Esercizi da svolgere:
**1.** Ripeti parola per parola il brano del testo sugli algoritmi nel capitalismo digitale che va da "Proponiamo una serie" a "dell’uomo nella società?".
**2.** Prosegui il testo sugli algoritmi nel capitalismo digitale, cominciando subito dopo la sua ultima frase.

Documento di partenza:
○ ○ ○ ○ ○

Proponiamo una serie di riflessioni, o se volete un percorso a tappe, sul tema relativo al ruolo degli algoritmi nel capitalismo digitale del XXI secolo. I diversi “episodi” saranno incentrati su diversi temi che riguarderanno sia questioni più tecniche e formali, sia questioni inerenti alla sfera politica ed economica, sino ad alcuni ragionamenti in ambito filosofico.
Quanta informazione e conoscenza abbiamo mediamente su questi algoritmi? Quali ripercussioni potranno verificarsi sia sui nostri stili di vita, ma anche sul nostro pensiero e sul ruolo dell’uomo nella società?
Cercheremo di esporre questi temi in modo divulgativo e non pedante, sperando di suscitare l’interesse del lettore per approfondire.
I lettori che si considerano profani non hanno nulla da temere. Ogni “episodio” somiglierà ad una breve avventura, lineare e leggera, che avrà principalmente lo scopo di dare qualche spunto iniziale, ma soprattutto di stimolare l’interesse per l’approfondimento.
Gli eventuali lettori più esperti troveranno alcuni passaggi ovviamente approssimativi, come normale per una esposizione molto divulgativa. Ma cercheremo anche nell’approssimazione di non essere mai banali e sempre corretti e onesti nell’esposizione. Inoltre, vista la ampiezza del discorso, anche lettori esperti potrebbero trovare spunti interessanti su questioni apparentemente slegate tra loro.
Eccovi l’episodio introduttivo.
Giorgio Laguzzi
Akademischer Rat presso Albert-Ludwigs-Universitaet Freiburg
Algoritmocrazia # 0
Uno spettro si aggira per la società, lo spettro degli algoritmi.
Immaginate un mondo iper-tecnologico ove vi siano sensori disposti nel nostro corpo che permettano di rilevare in base a micro-variazioni e reazioni biochimiche il nostro “stato d’animo”, le nostre preferenze, eventuali malattie insorgenti, e fossero in grado così di programmare al meglio le nostre giornate in modo da prevenire stati di depressione, problemi al sistema cardiocircolatorio, l’insorgenza di carcinomi, e quant’altro.
O ancora immaginate un sistema che abbia saputo implementare algoritmi che, monitorando le nostre preferenze, le nostre attitudini, le nostre reazioni nell’arco di tutta la nostra vita, siano in grado di eseguire scelte inerenti a varie situazioni, in ambito sia economico sia politico, in modo da poter, ad esempio, prendere una decisione in maniera più razionale ed elaborata rispetto a quella che potremmo prendere sulla base di emozioni e apparenze scaturite in maniera fuorviante magari qualche ora prima.
Oppure immaginate un programma in grado di generare risposte a delle vostre domande e di simulare i comportamenti umani al punto da impedirvi di distinguere in una conversazione orale, o in una chat, se dall’altra parte vi sia un reale essere umano oppure un computer/bot.
Forse ancora qualche decennio fa avremmo potuto pensare che questi esempi provenissero da un romanzo di fantascienza, mentre oggi essi appaiono non così lontani, e in alcuni casi addirittura già in essere, come approfondiremo nei prossimi episodi.

○ ○ ○ ○ ○

Voci salvate:

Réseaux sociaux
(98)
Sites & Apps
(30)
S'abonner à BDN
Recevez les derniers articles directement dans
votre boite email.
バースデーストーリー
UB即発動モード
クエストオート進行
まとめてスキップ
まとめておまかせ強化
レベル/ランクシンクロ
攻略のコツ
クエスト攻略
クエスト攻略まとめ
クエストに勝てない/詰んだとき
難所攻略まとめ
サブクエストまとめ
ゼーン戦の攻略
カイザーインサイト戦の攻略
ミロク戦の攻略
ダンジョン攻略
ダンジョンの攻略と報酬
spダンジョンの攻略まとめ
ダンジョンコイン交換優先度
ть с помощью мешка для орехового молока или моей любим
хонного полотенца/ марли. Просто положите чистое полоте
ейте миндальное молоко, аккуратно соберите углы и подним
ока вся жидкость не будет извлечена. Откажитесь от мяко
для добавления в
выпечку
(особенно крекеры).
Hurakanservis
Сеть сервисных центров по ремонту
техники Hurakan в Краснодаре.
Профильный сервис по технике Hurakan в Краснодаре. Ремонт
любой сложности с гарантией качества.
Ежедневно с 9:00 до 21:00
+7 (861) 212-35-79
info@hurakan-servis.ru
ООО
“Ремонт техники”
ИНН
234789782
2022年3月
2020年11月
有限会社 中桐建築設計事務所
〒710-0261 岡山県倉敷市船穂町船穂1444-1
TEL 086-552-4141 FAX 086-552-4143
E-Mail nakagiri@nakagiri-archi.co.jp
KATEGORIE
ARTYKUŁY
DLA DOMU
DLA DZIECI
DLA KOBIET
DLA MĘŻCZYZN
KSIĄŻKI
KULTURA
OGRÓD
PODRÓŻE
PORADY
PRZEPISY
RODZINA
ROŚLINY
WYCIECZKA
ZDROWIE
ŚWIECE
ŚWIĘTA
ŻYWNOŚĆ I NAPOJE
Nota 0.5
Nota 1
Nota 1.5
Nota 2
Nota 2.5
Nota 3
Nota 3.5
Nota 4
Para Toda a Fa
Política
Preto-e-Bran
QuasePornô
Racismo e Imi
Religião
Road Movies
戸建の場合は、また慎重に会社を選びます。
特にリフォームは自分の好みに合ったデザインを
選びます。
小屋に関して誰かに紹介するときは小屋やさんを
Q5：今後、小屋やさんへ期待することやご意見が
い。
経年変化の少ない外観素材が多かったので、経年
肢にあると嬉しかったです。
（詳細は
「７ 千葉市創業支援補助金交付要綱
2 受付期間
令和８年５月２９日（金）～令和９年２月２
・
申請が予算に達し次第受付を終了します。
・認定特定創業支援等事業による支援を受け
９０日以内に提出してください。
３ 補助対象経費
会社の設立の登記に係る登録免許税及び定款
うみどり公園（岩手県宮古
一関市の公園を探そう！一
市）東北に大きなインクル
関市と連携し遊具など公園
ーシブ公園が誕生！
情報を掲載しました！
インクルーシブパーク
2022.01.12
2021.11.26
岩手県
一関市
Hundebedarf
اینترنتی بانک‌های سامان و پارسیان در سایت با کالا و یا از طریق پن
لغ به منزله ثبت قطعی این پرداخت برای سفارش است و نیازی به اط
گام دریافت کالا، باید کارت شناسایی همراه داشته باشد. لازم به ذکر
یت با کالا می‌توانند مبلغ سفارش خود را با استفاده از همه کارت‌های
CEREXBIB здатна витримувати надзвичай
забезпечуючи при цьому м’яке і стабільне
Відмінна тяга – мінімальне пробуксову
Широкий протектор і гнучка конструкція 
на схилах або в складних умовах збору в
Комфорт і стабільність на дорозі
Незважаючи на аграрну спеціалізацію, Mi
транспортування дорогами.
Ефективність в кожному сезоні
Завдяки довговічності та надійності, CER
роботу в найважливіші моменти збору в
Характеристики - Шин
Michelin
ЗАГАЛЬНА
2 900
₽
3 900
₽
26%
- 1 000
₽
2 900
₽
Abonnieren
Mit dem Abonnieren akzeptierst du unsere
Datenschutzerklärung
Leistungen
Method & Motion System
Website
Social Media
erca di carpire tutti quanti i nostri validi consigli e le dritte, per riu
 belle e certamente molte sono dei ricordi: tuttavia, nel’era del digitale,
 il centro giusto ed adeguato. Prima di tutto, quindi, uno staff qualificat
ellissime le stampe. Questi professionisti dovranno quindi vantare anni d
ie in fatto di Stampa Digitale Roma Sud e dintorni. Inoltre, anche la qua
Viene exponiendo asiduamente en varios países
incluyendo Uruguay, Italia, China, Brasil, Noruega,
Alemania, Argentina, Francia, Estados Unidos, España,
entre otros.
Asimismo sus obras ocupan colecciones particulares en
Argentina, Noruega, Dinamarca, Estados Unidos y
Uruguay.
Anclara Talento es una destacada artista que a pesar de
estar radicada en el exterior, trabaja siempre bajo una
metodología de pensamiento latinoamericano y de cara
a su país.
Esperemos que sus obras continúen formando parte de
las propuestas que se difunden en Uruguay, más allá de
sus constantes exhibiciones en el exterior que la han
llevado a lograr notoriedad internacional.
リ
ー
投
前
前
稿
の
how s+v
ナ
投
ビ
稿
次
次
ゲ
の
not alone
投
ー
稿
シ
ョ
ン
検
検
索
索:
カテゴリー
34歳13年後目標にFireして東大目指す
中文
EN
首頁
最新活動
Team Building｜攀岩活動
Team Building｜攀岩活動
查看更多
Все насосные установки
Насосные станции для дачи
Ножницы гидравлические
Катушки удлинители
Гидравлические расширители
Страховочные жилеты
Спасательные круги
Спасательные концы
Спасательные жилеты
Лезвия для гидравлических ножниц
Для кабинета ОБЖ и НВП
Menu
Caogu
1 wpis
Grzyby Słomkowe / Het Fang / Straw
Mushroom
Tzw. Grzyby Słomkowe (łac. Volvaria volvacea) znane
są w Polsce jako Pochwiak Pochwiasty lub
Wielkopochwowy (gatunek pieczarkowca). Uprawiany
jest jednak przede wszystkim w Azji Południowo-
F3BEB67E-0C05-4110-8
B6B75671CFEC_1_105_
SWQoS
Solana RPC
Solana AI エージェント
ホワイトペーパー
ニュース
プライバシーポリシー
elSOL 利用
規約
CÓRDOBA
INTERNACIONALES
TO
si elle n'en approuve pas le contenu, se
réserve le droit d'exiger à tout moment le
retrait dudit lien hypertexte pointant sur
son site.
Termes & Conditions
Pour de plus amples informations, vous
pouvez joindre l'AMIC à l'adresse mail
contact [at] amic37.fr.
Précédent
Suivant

○ ○ ○ ○ ○

Risposte attese:
**1.**
Proponiamo una serie di riflessioni, o se volete un percorso a tappe, sul tema relativo al ruolo degli algoritmi nel capitalismo digitale del XXI secolo. I diversi “episodi” saranno incentrati su diversi temi che riguarderanno sia questioni più tecniche e formali, sia questioni inerenti alla sfera politica ed economica, sino ad alcuni ragionamenti in ambito filosofico.
Quanta informazione e conoscenza abbiamo mediamente su questi algoritmi? Quali ripercussioni potranno verificarsi sia sui nostri stili di vita, ma anche sul nostro pensiero e sul ruolo dell’uomo nella società?

**2.**
Ma cosa sono davvero questi fantomatici algoritmi di cui si sente spesso parlare, i quali sembrano ormai essere parte fondamentale in molte discipline tra cui la finanza, l’economia, la comunicazione e il marketing, le scienze sociali, ma anche le scienze mediche, oltre che ovviamente le scienze forti, come la matematica e la fisica?
La definizione più pura potrebbe sembrare tanto banale, quanto generica e poco risolutiva: un algoritmo è de facto un sistema di procedure per ottenere una risoluzione ad una determinata questio in un numero finito di passaggi, seguendo una determinata serie finita di regole base.
Tra le varie definizioni rigorose e formali, quella forse più nota risale al concetto di macchina di Turing, il cui nome richiama il matematico inglese noto al grande pubblico per aver escogitato un sistema di decodifica della macchina Enigma utilizzata durante la seconda guerra mondiale dal regime nazista. Semplificando, una macchina di Turing può essere considerata il progenitore di quello che poi sono diventati i programmi e gli algoritmi informatici.
Ad esempio, un programma nel quale immettendo due numeri in input risponda in output la loro somma, oppure risponda in output quale dei due sia maggiore dell’altro, sono esempi banali di algoritmi in aritmetica. Ad un livello più sofisticato troviamo algoritmi in grado di giocare a tris (ricordate Joshua in War games, del 1983), oppure a dama, programmi in grado di rispondere ad una mossa con un’altra mossa, i quali cercano di ottimizzare tra tutte le possibili mosse al fine di sviluppare una strategia vincente (il famoso Deep Blue, ad esempio, nel gioco degli scacchi, il quale già nel 1996 sconfisse Garry Kasparov, oppure più recentemente AlphaGo che ha battuto il campione di Go, Lee Sedol nel 2016).
Via via sempre più nel dettaglio potremmo arrivare ad algoritmi in financial modelling in grado di prevedere andamenti e sviluppare strategie sui mercati finanziari, oppure algoritmi in grado di elaborare ricette mediche o diagnosi in base alle analisi su di un paziente, come Watson, il sistema di Intelligenza Artificiale che nel 2011 vinse il quiz a premi Jeopardy!, poi migliorato appunto per servire a questioni più serie, quali la diagnosi in campo medico. Più in generale, grande interesse suscitano già da anni tali cosiddetti algoritmi legati alla Intelligenza Artificiale (IA) quali deep learning, reasoning, natural language process.
Ma cosa sappiamo veramente di questi algoritmi? E soprattutto, l’intuizione che abbiamo su di essi è sufficientemente sviluppata?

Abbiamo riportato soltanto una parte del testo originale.